Lithium ferro phosphate battery is referred to as lithium iron battery. LiFePO4 with olivine structure is used as the positive electrode of the battery. It is connected with the positive electrode of the battery by aluminum foil. Pass, on the right is the battery negative electrode composed of graphite, which is connected to the negative electrode of the battery by copper foil. Between the upper and lower ends of the battery is an electrolyte, and the battery is hermetically sealed by a metal casing.

When the lithium ferro phosphate battery is charged, the lithium ions in the positive electrode migrate to the negative electrode through the polymer separator; during the discharge process, the lithium ions in the negative electrode migrate to the positive electrode through the separator. and named.

2. Charging of lithium ferro phosphate battery

When the lithium ferro phosphate battery is charged, under the action of the electric field force, lithium ions enter the electrolyte from the surface of the lithium iron phosphate crystal, pass through the separator, migrate to the surface of the graphite crystal, and then embed in the graphite lattice. After lithium ions are deintercalated from lithium iron phosphate, lithium iron phosphate is converted into iron phosphate.

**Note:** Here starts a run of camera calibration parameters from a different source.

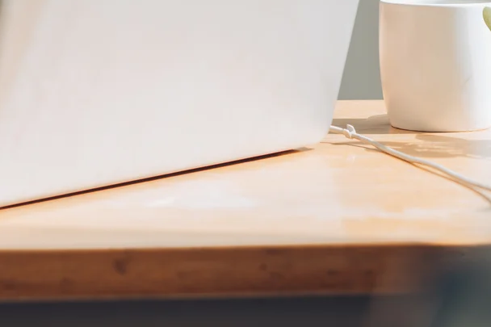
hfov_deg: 11.3
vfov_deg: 7.4
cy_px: -180
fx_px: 2468
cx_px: 32
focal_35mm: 181
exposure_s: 1/200
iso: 100
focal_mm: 55
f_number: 3.2
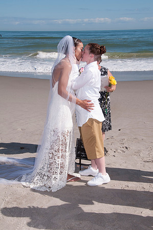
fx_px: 326
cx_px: 76
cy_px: 115
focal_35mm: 51
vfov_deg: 38.9
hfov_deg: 26.4
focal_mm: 34
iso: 100
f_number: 13
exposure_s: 1/250
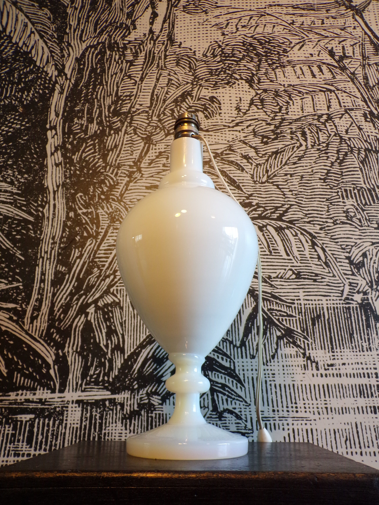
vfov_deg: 63.4
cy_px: 252
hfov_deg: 49.7
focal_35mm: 28
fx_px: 409
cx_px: 190
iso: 200
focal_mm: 5
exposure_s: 1/30
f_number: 3.1
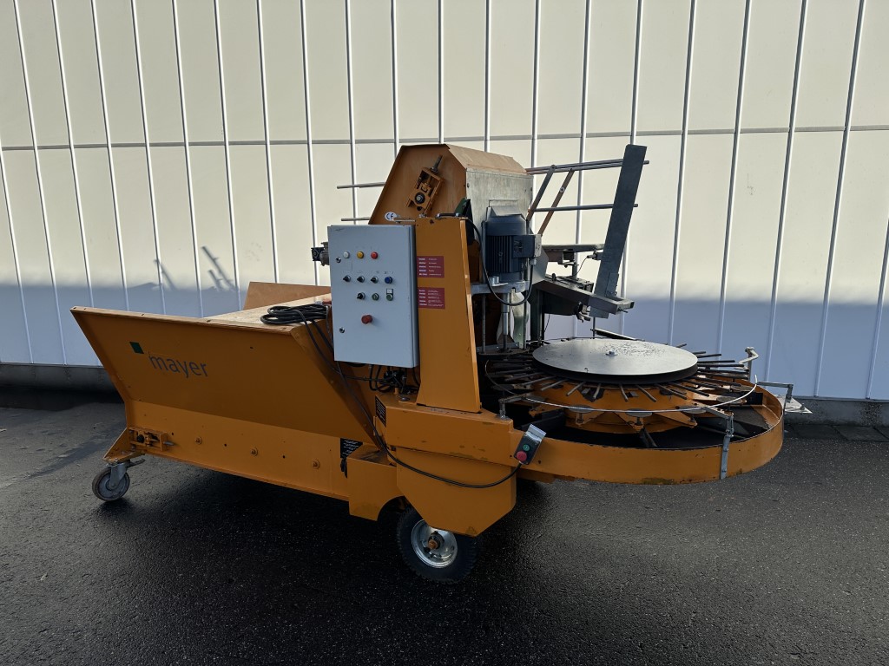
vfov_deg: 56.8
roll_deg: +0.2
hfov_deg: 71.6
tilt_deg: -11.2
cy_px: 333
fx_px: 616
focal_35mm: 24
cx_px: 444
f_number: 1.78
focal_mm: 6.86
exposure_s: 1/3861
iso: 80
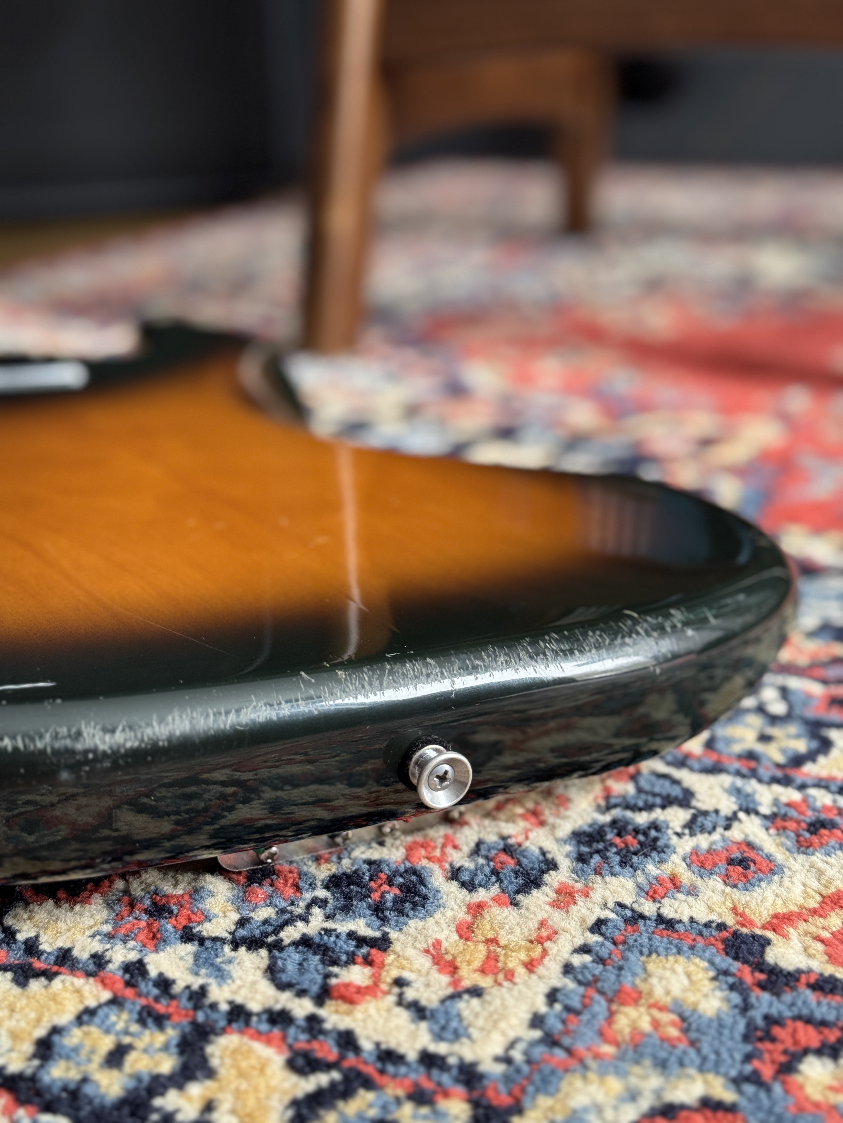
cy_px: 562
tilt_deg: -19.1
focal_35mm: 48
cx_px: 422
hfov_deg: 30.3
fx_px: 1559
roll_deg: +1.2
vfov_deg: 39.7
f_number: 1.78
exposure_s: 1/60
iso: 250
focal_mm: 6.76
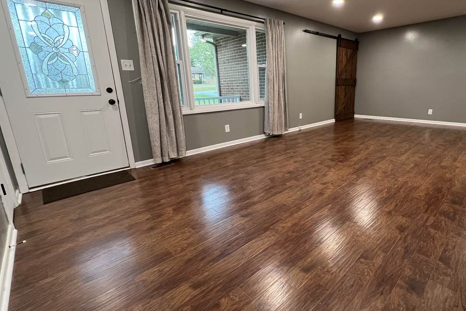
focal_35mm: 17
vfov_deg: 70.3
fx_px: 220
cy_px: 142
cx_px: 287
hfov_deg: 91.6
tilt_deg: -13.4
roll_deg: +1.1
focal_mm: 1.57
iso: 320
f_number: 1.8
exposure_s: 1/60
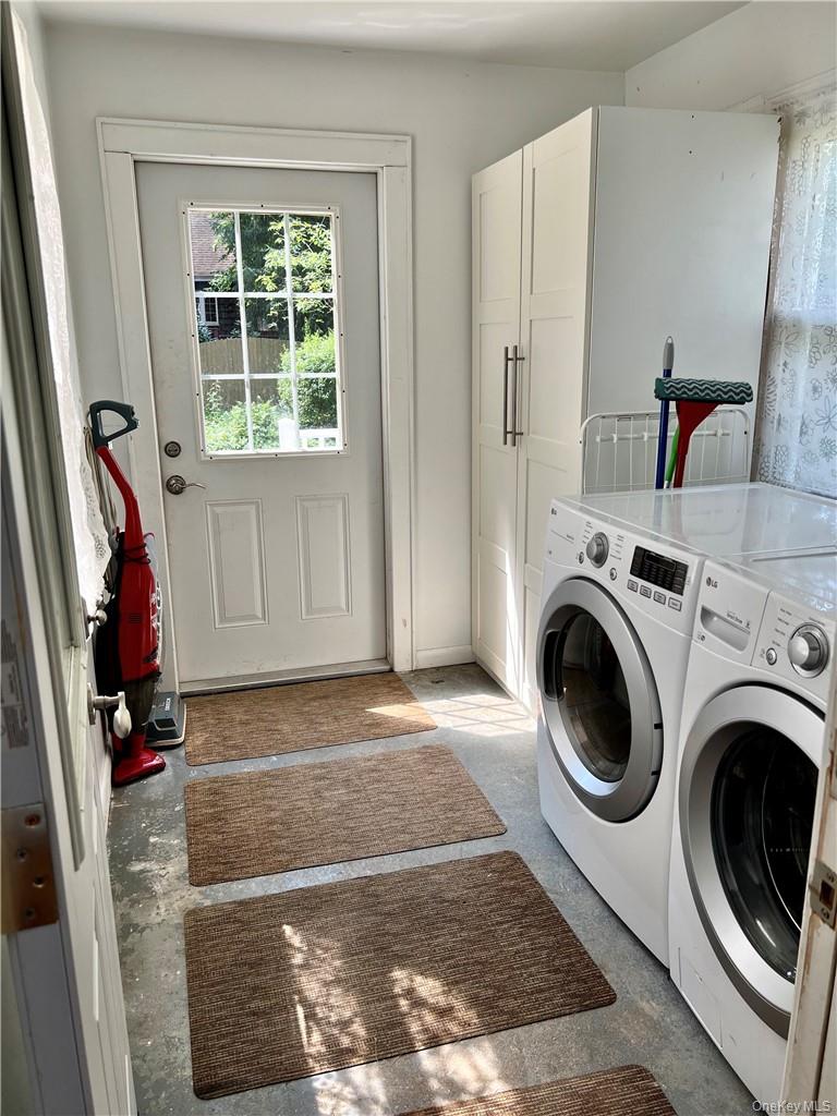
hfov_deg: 53.1
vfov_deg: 67.3
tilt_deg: -14.2
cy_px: 558
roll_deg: +1.7
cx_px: 418
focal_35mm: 26
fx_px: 838
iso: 40
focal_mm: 5.7
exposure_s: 1/178
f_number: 1.5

3. Discharge of lithium ferro phosphate battery

During discharge, lithium ions are deintercalated from the graphite crystal, enter the electrolyte, pass through the separator, migrate to the surface of the lithium iron phosphate crystal, and then re-intercalate into the lattice of the lithium iron phosphate.

The nominal voltage of the lithium ferro phosphate battery cell is 3.2V, the single cell charging voltage is 3.7V, and the discharge termination voltage is 2.5V. The battery module consists of a battery cell and a battery management system (BMS), usually 15 or 16 cells. The monomers are connected in series to form a -48V battery module, 15 cells are recommended.

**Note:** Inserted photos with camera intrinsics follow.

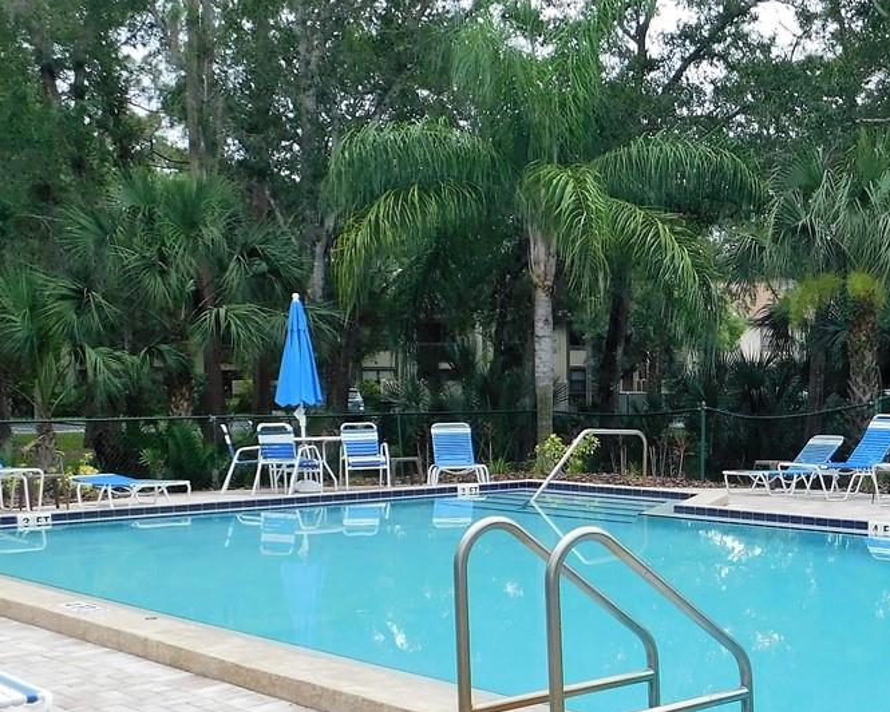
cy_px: 491
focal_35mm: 54
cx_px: 749
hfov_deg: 33.4
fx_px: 1422
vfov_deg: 27.9
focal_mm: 4
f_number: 3
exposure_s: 1/320
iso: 125
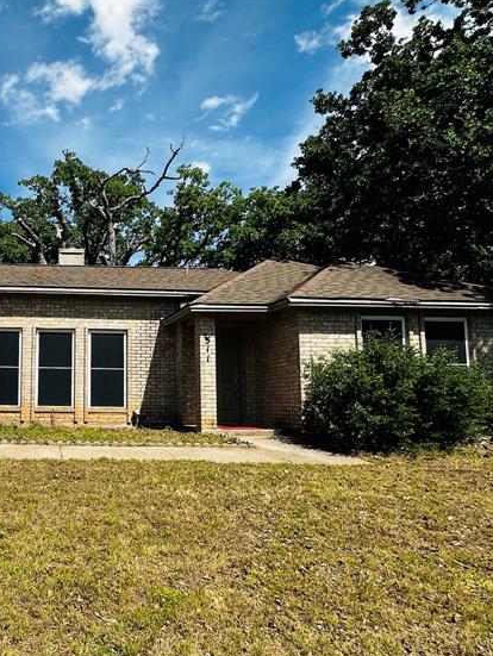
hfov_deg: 47.5
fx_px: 493
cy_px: 357
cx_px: 46
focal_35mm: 26
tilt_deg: +5.6
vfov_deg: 67.1
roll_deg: -1.0
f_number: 2.2
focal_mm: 2.22
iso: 50
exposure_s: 1/1984
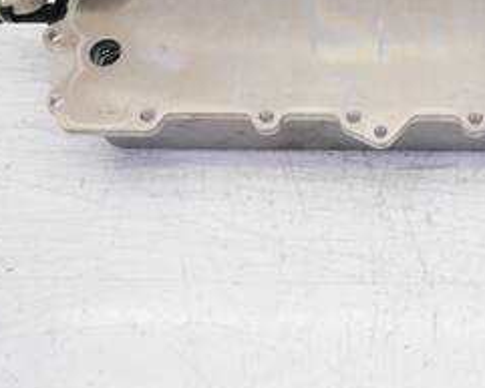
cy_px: 88
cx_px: 388
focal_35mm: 66
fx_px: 948
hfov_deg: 28.1
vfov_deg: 22.9
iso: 200
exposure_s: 1/125
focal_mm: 17
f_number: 4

4. Application of lithium ferro phosphate battery in 5G and big data scenarios

Advantage:

High power density, small size and high cycle times;

Good safety, even if the lithium ferro phosphate battery is damaged inside or outside the battery, the battery will not catch fire and explode; the lithium ferro phosphate battery will not release oxygen at a high temperature of nearly 500 degrees;

lithium ferro phosphate batteries are especially suitable for applications in small capacity and access levels.

Shortcoming:

LiFePO4 batteries should not be used as bare cells, and BMS battery management must be configured;

Lithium ferro phosphate batteries should not be used as high-voltage backup battery packs;

Lithium ferro phosphate batteries should not be used as single large-capacity battery packs; from the pilot application of China Telecom in 2010, iron-lithium batteries are poorly matched, and due to the different internal resistances of the batteries during use, the balance between batteries is very poor. , need to configure the equalization circuit.

Lithium ferro phosphate batteries have the advantages of high working voltage, high energy density, long cycle life, good safety performance, low self-discharge rate, and no memory effect. They are the most popular battery types on the market.